The benchmark index lost 94.2 points to 4331.4 after the Bank said a slower than expected resumption of bank lending could hamper a UK recovery.
Shares also came under pressure late in the session as worse than expected retail sales figures in the US sent Wall Street's Dow Jones Industrial Average down by more than 2% in early trading.
The Bank's forecasts meanwhile hinted that further boosts to the money supply may be necessary to hit the inflation target. This put the pound on the back foot against the dollar and the euro.
Banking stocks also took heavy punishment, as the Bank's caution brought the recent rally in the sector firmly to a halt.
The decline was led by part-nationalised Royal Bank of Scotland, which slid almost 13%, or 5.5p to 38p.

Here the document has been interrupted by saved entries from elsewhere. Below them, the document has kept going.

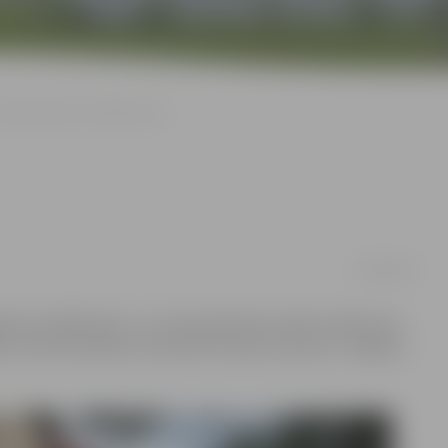
VID pārcelsies uz Mātera ielu
25/08/2016
rbiem noslēdzoties, uz turieni pārvietos Valsts ieņēmumu
 struktūrvienības, kas šobrīd atrodas viesnīcas «Jelgava»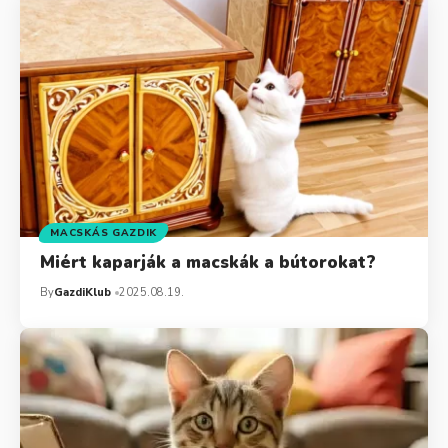
MACSKÁS GAZDIK
Miért kaparják a macskák a bútorokat?
By
GazdiKlub
2025.08.19.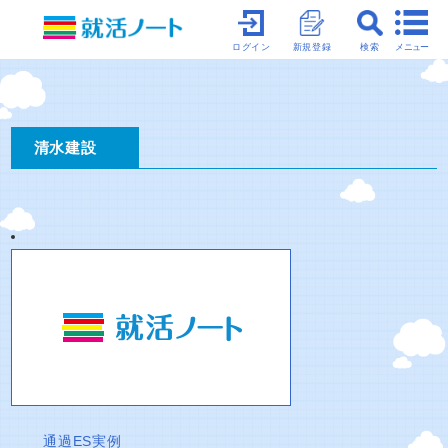
メニュー
ログイン
新規登録
検索
清水建設
通過ES実例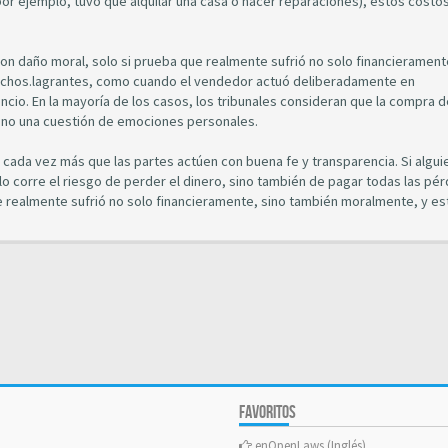
por ejemplo, tuvo que alquilar una casa o hacer reparaciones), estos costo
n daño moral, solo si prueba que realmente sufrió no solo financierament
echos.lagrantes, como cuando el vendedor actuó deliberadamente en
cio. En la mayoría de los casos, los tribunales consideran que la compra d
 no una cuestión de emociones personales.
en cada vez más que las partes actúen con buena fe y transparencia. Si algui
lo corre el riesgo de perder el dinero, sino también de pagar todas las pér
 realmente sufrió no solo financieramente, sino también moralmente, y es
FAVORITOS
enOpenLaws (Inglés)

Meanwhile Barclays lost nearly 10% or 25.75p to 242.75p, HSBC slid 29p to 530.5p, while Lloyds Banking Group - another firm part-owned by the taxpayer fell 4.5p to 84.6p.
The economic gloom overshadowed positive results from catering group Compass, which saw shares surge 6% or 20.25p ahead to 353p - on the back of a higher-than-expected 41% rise in profits.

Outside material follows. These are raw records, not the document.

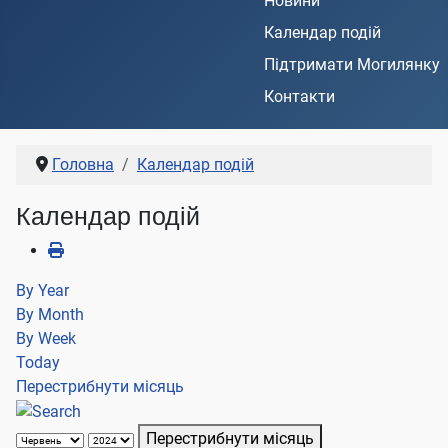
Новини
Календар подій
Підтримати Могилянку
Контакти
Головна
Календар подій
Календар подій
By Year
By Month
By Week
Today
Перестрибнути місяць
Перестрибнути місяць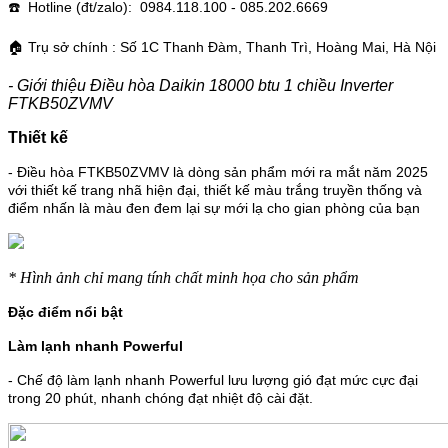
☎️ Hotline (đt/zalo): 0984.118.100 - 085.202.6669
🏠 Trụ sở chính : Số 1C Thanh Đàm, Thanh Trì, Hoàng Mai, Hà Nội
- Giới thiệu Điều hòa Daikin 18000 btu 1 chiều Inverter
FTKB50ZVMV
Thiết kế
- Điều hòa FTKB50ZVMV là dòng sản phẩm mới ra mắt năm 2025
với thiết kế trang nhã hiện đại, thiết kế màu trắng truyền thống và
điểm nhấn là màu đen đem lại sự mới lạ cho gian phòng của bạn
* Hình ảnh chỉ mang tính chất minh họa cho sản phẩm
Đặc điểm nổi bật
Làm lạnh nhanh Powerful
- Chế độ làm lạnh nhanh Powerful lưu lượng gió đạt mức cực đại
trong 20 phút, nhanh chóng đạt nhiệt độ cài đặt.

Meanwhile supermarket giant Sainsbury's 11.3% increase in underlying full-year profits had little impact on the grocer's shares, which edged 5.25p lower to 335p.
Property firm Land Securities was the top flight's leading faller after the firm said in results that it expected conditions "to remain challenging" in a weak economic climate.

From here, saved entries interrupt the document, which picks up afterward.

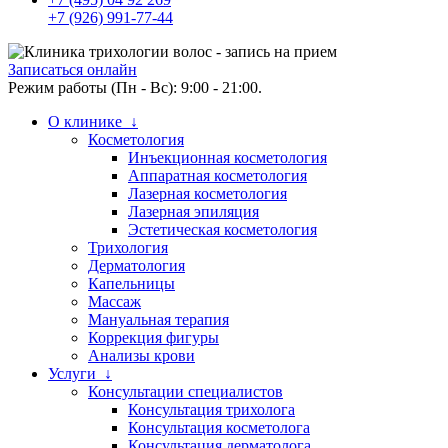
+7 (926) 991-77-44
Записаться онлайн
Режим работы (Пн - Вс): 9:00 - 21:00.
О клинике ↓
Косметология
Инъекционная косметология
Аппаратная косметология
Лазерная косметология
Лазерная эпиляция
Эстетическая косметология
Трихология
Дерматология
Капельницы
Массаж
Мануальная терапия
Коррекция фигуры
Анализы крови
Услуги ↓
Консультации специалистов
Консультация трихолога
Консультация косметолога
Консультация дерматолога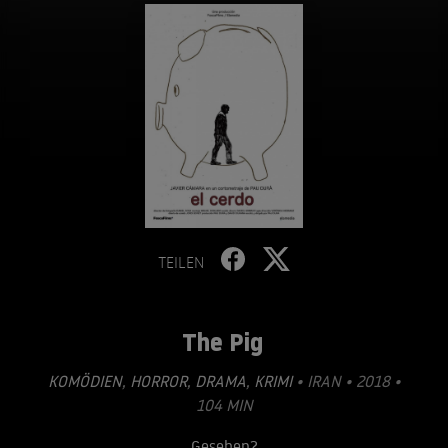
TEILEN
The Pig
KOMÖDIEN
,
HORROR
,
DRAMA
,
KRIMI
• IRAN • 2018 •
104 MIN
Gesehen?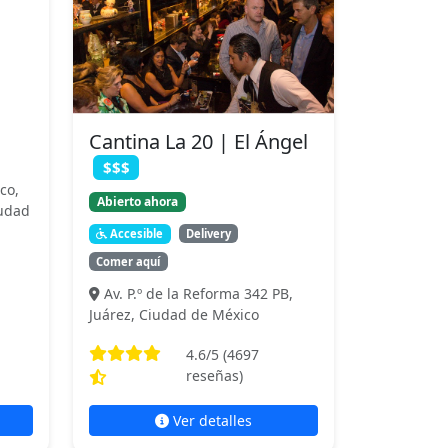
Cantina La 20 | El Ángel
$$$
co,
Abierto ahora
iudad
Accesible
Delivery
Comer aquí
Av. P.º de la Reforma 342 PB,
Juárez, Ciudad de México
4.6
/5 (
4697
reseñas)
Ver detalles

The company has written off £4.7 billion in falling property values, representing more than a third of its portfolio. Shares tumbled more than 13% or 71p to 468p.
LandSec also dragged down several peers in the sector, with Hammerson and British Land off 37.75p at 285.25p and 35.75p down at 386.25p respectively.
Outside of the top flight, some of the biggest falls came from pub groups after a group of MPs called for the pubco model to be investigated by the Competition Commission.
Fears over the uncertainty that might be caused by a long-running inquiry into the sector caused Enterprise Inns to slump 42.25p to 117.25p in the FTSE 250 - a fall of more than 26%.
Punch Taverns, another firm to use the model which obliges landlords to buy products from a single company, was down 13% or 18p to 120p.
Meanwhile, shares in newspaper group Johnston Press lost nearly a third of their value after it said it was in talks with lenders after abandoning plans to sell its Irish titles. Shares were off 11.75p or 38% at 19.25p.
The biggest Footsie risers were Compass up 20.25p at 353p, Shire up 23.5p to 878.5p, Unilever up 35p at 1506p and Royal Dutch Shell up 36p to 1637p.
The biggest Footsie fallers were Land Securities down 71p at 468p, Xstrata down 87p at 594.5p, RBS off 5.5p at 38p and Eurasian Natural Resources down 76.5p at 564p.